A construção é feita a partir de uma montagem que tenta situar o espectador de toda a vizinhança: o rapaz da farmácia que fala ininterruptamente, o carteiro que faz terapia, o carteiro reservado, a vizinha que está sempre de portas abertas e por aí vai. Essa “cidade do interior” que Otto tanto observa da janela de sua casa, enxergando grandes atos em qualquer mudança da pacata rua. Uma coisa divertida do projeto, é notar que a locação está há alguns minutos de distância do centro do Rio. Paquetá possui aspecto de interior e sem dúvida “todos se conhecem”, como declara um personagem. Mas essa trama de suspense não funciona e o projeto parece acreditar em uma ideia paródica de seu funcionamento, sem mergulhar de cabeça no fajuto ou na seriedade. Assim, as coisas ficam meio enfadonhas e fica claro que a proposta se perdeu por completo. 

Se em um momento “Noites de Alface” funcionava pelo interesse na relação do casal protagonista com as fofocas da vizinhança e cada uma das personalidades distintas, é da metade pro fim que as coisas desandam e o gênero assume as rédeas. E alguns bons atores possuem um espaço mínimo nessa trama que não sabe no que se concentrar, pois o excesso de personagens está ali para criar uma maior complexidade na narrativa. Eduardo Moreira, Teuda Bara, Inês Peixoto e Romeu Evaristo (citando apenas alguns) são desperdiçados por completo. E o pessoal envolvido no Grupo Galpão sempre pode adicionar às obras.

Miguel Vassy (Sertânia e Breve Miragem do Sol), diretor de fotografia, faz um pelo trabalho novamente, conseguindo uma simplicidade direta para reduzir os espaços, transformando as locações em enclausuramento dramáticos, achando formas econômicas de gerar suspense e tensão nas marcações da luz. Porém, apesar da montagem procurar um ritmo que salta da inércia ao dinamismo em cortes acelerados, close e vinhetas (em momentos é possível lembrar de “Trabalhar Cansa”, com a edição de Caetano Gotardo), a falta de foco faz com que os momentos iniciais que fisgam o espectador se deixe levar por um exercício de gênero que não compreende o corpo cênico nessa dramaturgia. Se em um momento a silhueta de seus personagens se aproximavam de verdadeiras esculturas do prosaico, se tornam parte integrante de um romance policial das bancas de jornal. E se a ideia parece interessantíssima, é pouco convincente em sua forma. Para que essa transição funcionasse, era necessário transar com o barato dessas histórias, não apenas flertar. 

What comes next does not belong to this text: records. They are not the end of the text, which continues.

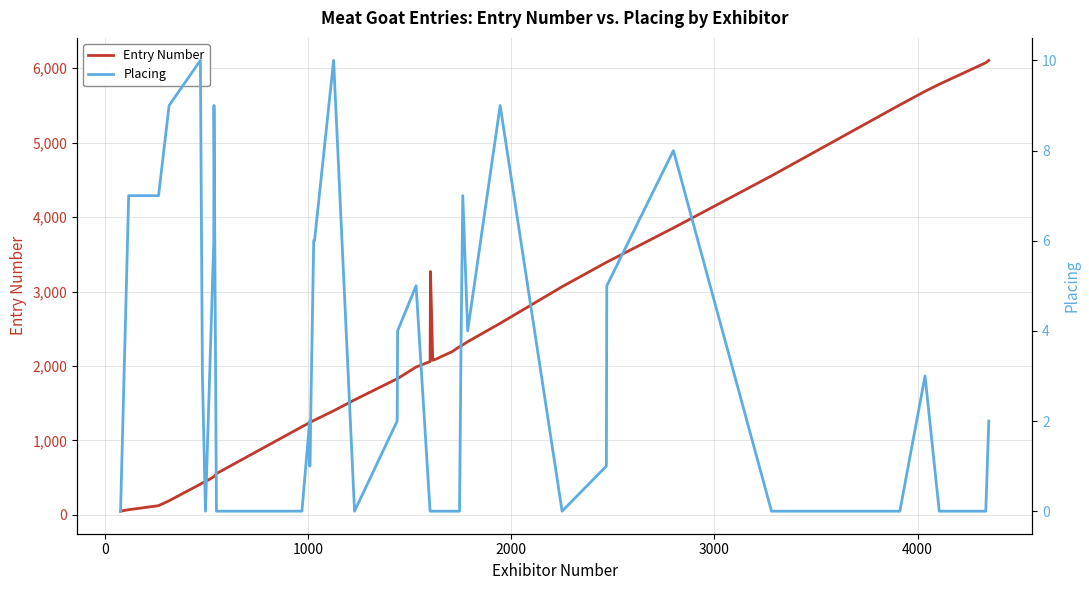

What is the maximum value for Entry Number?

6104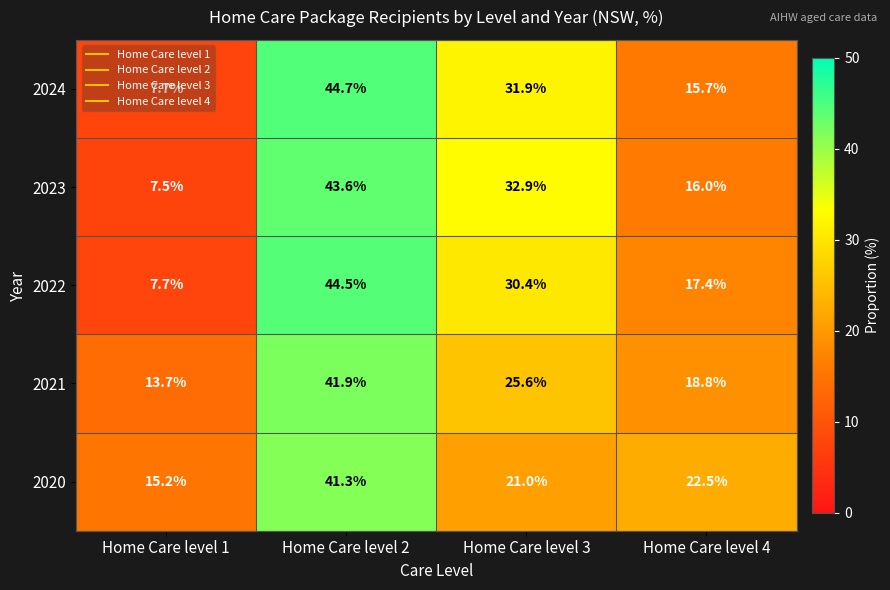

What is the total value across all series at Home Care level 2?

216.0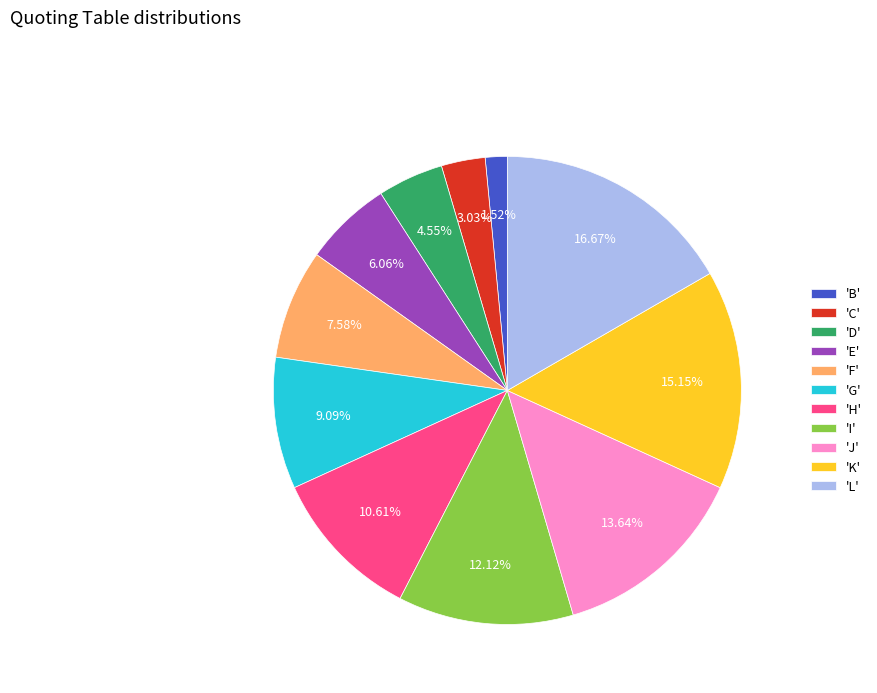

How many slices are in this pie chart?

11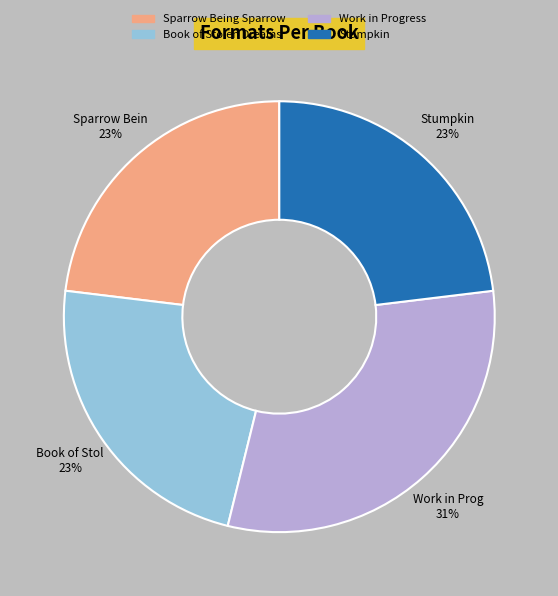

The Stumpkin slice represents 12% of the pie. True or false?

False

“Noites de Alface” possui grandezas ao mostrar o cotidiano da idade, do ócio e a despreocupação, a fofoca originada na falta do que fazer, mas o encerramento dessa proposta é abrupto e descoordenado. O deslocamento até abre as múltiplas possibilidades nos paralelismos de sua dramaturgia, tratando de perspectivas particulares em um espaço que parece tão assimilado por essas vidas. É um longa de fantasmas marcados pela memória, o tempo é o assombro histórico que pesa na idade. De um lado a solidão viúva, do outro os traumas de uma guerra que cria uma absurdez generalizada. É interessante que a virada do filme seja um encontro de guarda-chuvas diante de uma pintura que traz o exército brasileiro estampado em uma parede. Inclusive, quem já foi a Paquetá sabe que a praça é uma âncora daquele lado da ilha, situada entre duas pontas da ilha. 

O retrato dessas relações acaba sendo manchado pela memória, mas a costura é frágil e nos últimos minutos o projeto entrega mais sobre a morte que sobre aquelas vidas ali representadas. Sem uma nota fatalista, apenas um recorte policial de um deslize monumental.